Ideally, if OWRT wants MetaROUTER to be a supported platform, then somebody on the OpenWRT development team needs to be the one to keep the MR release working and up-to-date. That's how all of the other officially-supported OWRT platforms work. Do you see any of the other router manufacturers (Linksys, Netgear, etc.) actively contributing to OpenWRT development for their particular products? Yeah, didn't think so.
By the way, anyone got Liquid's AA with asterisk gui running? It's missing 3 dependency packages and I'm wondering if they can be compiled on our own machines (not sure if they [packages] need some patching as well for AA or we can just patch using standard mips subversion)?

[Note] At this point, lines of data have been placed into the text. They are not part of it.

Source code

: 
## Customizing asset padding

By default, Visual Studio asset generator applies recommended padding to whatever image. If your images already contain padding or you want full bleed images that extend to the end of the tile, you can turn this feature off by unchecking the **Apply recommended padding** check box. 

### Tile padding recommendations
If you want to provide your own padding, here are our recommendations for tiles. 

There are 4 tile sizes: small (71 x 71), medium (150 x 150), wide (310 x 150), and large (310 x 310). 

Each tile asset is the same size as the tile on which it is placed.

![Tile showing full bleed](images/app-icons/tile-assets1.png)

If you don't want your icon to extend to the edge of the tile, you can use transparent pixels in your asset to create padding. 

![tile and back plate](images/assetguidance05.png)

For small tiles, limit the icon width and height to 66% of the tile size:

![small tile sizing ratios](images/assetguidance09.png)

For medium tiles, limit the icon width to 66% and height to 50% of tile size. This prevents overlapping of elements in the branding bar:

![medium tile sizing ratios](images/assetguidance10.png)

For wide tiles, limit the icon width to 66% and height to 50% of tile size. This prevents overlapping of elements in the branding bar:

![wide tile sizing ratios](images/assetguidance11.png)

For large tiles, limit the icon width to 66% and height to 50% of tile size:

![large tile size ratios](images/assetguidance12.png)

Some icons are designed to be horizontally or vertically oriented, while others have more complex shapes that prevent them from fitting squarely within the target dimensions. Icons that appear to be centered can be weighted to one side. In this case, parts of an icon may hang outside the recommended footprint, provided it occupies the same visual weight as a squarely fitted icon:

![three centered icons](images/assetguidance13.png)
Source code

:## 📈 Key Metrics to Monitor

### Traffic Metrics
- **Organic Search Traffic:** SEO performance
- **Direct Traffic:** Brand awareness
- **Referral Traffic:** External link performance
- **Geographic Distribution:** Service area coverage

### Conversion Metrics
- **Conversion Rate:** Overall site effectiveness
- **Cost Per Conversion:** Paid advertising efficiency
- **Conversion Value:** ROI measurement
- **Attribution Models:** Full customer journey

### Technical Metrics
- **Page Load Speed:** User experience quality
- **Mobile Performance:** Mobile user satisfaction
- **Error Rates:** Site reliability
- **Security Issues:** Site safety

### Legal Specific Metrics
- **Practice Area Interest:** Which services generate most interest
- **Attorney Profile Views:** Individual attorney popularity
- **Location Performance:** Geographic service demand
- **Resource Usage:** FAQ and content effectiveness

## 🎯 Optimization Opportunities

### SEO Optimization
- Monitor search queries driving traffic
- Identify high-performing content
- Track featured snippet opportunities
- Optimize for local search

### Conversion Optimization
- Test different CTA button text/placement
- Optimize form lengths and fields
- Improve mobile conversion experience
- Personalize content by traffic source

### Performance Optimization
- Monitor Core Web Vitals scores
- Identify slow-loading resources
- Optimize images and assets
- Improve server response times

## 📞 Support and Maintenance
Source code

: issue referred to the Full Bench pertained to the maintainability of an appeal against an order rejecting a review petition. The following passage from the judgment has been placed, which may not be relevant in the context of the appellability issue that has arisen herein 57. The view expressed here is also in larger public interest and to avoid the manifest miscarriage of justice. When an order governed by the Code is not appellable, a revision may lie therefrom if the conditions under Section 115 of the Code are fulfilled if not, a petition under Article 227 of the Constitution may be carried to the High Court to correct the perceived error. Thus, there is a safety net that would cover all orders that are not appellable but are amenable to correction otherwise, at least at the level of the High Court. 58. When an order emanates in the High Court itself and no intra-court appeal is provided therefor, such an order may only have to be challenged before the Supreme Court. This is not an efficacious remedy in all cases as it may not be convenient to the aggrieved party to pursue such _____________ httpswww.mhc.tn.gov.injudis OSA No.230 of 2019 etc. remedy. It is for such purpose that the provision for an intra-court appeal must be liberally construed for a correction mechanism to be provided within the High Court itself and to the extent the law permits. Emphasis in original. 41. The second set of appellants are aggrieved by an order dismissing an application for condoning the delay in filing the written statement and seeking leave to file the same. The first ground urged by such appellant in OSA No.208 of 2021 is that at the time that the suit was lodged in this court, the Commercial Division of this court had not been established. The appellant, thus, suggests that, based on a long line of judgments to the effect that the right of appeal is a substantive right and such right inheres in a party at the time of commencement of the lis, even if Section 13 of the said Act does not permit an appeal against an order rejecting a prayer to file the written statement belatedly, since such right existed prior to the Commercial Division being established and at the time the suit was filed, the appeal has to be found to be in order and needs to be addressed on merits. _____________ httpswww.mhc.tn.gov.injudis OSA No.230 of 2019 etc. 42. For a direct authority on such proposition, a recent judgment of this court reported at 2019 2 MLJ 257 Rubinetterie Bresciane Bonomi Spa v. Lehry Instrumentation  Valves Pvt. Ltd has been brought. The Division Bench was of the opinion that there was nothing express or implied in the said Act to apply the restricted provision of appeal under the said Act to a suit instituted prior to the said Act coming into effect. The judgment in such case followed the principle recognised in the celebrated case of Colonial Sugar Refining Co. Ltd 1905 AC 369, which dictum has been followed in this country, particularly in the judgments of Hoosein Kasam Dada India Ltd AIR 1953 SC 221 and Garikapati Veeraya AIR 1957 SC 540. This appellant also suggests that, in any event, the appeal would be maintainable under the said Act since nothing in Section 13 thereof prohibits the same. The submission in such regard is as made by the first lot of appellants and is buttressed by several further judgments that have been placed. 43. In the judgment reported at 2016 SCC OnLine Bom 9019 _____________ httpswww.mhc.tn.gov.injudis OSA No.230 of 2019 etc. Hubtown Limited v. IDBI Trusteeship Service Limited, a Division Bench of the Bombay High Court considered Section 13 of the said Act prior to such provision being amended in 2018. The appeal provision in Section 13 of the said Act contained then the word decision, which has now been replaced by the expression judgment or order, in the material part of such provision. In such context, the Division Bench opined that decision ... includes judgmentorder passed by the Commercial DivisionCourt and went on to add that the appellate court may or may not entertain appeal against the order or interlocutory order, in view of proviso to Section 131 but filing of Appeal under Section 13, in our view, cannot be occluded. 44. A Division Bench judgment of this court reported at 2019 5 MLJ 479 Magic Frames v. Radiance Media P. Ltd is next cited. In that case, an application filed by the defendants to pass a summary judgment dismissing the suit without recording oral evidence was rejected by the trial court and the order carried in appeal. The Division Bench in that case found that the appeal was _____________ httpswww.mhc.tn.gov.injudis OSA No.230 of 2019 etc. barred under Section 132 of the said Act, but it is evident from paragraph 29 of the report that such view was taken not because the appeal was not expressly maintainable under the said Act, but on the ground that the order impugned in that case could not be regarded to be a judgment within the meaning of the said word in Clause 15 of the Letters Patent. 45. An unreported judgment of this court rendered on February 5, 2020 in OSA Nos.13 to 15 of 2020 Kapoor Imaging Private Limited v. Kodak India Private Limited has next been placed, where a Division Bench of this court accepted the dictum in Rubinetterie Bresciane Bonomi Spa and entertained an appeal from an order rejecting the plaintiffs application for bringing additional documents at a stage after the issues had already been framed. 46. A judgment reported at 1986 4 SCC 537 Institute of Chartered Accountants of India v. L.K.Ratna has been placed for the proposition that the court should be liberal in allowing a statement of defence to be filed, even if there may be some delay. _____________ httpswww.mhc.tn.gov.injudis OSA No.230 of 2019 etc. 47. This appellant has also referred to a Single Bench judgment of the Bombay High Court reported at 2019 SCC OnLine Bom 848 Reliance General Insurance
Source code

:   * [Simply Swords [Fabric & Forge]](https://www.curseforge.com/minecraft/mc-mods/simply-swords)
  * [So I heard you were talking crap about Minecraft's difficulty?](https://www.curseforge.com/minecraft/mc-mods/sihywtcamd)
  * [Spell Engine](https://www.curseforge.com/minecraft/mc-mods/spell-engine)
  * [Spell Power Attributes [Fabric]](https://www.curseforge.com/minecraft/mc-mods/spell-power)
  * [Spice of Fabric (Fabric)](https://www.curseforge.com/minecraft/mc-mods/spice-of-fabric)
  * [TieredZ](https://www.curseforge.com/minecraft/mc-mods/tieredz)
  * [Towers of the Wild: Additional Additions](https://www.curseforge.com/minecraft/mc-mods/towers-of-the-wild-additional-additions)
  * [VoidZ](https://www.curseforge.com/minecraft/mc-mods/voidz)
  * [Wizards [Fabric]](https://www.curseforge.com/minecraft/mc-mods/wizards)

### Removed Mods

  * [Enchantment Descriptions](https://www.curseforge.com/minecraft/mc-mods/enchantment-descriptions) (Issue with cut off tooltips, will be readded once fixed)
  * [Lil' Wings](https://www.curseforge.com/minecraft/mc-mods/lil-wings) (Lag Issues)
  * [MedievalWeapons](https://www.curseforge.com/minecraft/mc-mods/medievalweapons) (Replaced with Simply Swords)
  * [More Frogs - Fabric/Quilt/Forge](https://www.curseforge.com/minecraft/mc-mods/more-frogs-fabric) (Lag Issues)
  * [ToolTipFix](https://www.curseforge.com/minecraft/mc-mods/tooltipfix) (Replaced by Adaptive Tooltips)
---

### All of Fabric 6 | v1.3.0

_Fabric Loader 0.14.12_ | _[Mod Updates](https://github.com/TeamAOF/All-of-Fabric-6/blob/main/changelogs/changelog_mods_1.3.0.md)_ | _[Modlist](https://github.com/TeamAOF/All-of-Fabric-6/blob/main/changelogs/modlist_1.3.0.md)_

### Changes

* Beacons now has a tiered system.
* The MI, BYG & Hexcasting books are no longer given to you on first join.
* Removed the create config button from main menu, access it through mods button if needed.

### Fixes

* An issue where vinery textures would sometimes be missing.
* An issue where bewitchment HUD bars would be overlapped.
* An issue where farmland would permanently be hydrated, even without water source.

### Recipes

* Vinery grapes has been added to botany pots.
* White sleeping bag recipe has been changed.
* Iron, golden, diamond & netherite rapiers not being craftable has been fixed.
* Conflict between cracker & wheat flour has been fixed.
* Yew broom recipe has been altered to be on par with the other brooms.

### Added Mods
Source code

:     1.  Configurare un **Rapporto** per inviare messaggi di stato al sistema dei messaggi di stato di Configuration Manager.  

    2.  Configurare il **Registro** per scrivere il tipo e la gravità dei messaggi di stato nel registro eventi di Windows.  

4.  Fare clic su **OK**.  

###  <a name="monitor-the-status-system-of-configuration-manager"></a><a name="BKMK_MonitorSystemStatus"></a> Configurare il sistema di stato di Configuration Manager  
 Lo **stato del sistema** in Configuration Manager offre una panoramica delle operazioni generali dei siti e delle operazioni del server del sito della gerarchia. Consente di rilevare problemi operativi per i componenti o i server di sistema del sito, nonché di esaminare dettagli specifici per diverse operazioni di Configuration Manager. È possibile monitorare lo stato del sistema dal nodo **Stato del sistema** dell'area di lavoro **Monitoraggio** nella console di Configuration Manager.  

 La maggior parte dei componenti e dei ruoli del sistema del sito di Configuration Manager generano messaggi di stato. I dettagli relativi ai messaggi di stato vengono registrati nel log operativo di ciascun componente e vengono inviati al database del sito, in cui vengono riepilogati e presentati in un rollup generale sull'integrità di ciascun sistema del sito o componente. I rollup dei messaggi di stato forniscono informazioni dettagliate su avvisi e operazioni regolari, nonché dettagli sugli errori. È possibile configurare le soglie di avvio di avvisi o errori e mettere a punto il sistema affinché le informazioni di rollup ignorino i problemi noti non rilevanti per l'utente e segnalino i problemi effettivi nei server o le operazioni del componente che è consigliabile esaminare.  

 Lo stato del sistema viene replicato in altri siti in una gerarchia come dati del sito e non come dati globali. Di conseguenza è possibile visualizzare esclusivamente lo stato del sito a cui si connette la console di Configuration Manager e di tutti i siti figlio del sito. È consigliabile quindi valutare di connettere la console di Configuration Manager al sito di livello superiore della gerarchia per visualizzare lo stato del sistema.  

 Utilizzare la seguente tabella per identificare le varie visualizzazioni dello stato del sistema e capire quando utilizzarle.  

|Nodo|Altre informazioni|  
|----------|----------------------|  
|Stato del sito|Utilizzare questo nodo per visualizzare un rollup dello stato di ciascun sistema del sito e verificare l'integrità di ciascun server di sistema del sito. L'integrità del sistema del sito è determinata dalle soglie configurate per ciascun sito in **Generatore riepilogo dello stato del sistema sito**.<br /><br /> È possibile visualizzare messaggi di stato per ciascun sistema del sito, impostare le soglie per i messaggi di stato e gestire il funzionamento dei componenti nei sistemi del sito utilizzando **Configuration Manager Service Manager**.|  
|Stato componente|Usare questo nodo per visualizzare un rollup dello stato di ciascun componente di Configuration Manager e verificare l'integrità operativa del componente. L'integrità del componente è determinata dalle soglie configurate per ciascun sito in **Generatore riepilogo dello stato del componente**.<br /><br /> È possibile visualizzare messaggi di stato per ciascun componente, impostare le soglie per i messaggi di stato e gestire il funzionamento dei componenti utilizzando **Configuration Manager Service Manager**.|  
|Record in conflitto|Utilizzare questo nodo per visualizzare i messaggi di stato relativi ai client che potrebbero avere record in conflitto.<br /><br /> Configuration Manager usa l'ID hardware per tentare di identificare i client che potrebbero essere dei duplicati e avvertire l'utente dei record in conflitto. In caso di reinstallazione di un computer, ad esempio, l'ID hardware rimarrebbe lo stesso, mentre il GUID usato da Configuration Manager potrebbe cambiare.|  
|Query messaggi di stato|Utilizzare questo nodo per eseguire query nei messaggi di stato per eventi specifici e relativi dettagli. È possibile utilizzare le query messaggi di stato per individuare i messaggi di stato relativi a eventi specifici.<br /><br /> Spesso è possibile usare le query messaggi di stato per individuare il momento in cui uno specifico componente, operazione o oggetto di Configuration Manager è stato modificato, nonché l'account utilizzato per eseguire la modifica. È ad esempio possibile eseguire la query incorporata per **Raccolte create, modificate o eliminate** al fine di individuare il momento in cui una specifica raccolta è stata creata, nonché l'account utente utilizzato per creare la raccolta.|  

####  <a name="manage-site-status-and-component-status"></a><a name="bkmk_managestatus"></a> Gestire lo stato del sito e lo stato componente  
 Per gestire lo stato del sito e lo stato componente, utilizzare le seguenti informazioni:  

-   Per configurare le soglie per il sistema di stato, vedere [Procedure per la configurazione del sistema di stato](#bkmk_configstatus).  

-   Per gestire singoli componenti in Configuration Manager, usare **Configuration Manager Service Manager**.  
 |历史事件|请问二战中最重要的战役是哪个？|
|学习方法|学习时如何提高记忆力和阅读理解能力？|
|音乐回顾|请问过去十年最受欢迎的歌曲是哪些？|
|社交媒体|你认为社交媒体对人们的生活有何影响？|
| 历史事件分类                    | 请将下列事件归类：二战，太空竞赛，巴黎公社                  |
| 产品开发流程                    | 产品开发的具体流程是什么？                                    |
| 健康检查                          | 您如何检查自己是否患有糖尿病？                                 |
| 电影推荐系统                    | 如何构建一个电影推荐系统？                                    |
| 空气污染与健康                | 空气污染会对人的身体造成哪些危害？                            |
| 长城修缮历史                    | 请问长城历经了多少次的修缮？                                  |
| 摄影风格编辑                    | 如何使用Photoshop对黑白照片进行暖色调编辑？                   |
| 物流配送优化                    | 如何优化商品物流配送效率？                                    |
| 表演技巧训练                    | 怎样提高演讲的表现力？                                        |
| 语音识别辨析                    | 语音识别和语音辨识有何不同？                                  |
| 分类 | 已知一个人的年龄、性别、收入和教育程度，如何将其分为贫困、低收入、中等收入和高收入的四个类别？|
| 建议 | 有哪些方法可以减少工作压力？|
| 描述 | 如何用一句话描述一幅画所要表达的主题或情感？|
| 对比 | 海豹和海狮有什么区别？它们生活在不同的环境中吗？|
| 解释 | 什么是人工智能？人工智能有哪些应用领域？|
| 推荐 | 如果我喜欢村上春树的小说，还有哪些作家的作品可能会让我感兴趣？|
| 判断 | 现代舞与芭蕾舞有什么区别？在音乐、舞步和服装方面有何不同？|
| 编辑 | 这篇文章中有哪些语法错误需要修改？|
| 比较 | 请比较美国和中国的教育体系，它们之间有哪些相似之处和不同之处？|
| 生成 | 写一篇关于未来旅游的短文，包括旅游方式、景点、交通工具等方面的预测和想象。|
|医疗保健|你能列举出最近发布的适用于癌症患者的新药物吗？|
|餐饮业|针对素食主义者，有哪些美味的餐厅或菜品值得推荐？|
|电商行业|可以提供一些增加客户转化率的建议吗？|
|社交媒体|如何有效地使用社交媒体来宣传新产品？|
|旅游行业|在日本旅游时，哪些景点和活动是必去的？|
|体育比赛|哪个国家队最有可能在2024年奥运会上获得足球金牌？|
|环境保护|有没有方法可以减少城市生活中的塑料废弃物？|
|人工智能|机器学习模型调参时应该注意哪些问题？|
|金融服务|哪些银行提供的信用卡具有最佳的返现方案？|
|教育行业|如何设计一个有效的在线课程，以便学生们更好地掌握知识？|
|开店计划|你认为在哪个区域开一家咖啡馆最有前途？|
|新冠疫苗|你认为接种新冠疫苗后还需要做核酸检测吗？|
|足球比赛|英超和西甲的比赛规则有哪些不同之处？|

I tried to address this earlier in this post
. The problem is that liquidcz
only took the asterisk-gui package from my Kamikaze patch, and did not port over my modified version of the asterisk18 package included in the same patch sets. My asterisk-gui package is not compatible with the stock asterisk18 package from any version of OpenWRT. He will need to port my asterisk18 packages over to his AA buildroot and rebuild the Asterisk packages for his repository. (It looks like -force-depends won't work in this case because there is just too much missing/different between stock OpenWRT asterisk18 and mine.)
Alternatively, you (or anybody else) can take a basic AA buildroot, make whatever changes to it (if any) that liquidcz
made to his, copy over my asterisk18 and asterisk-gui packages from my Kamikaze patches that I publish freely, and build your own copy of AA with my Asterisk changes baked in.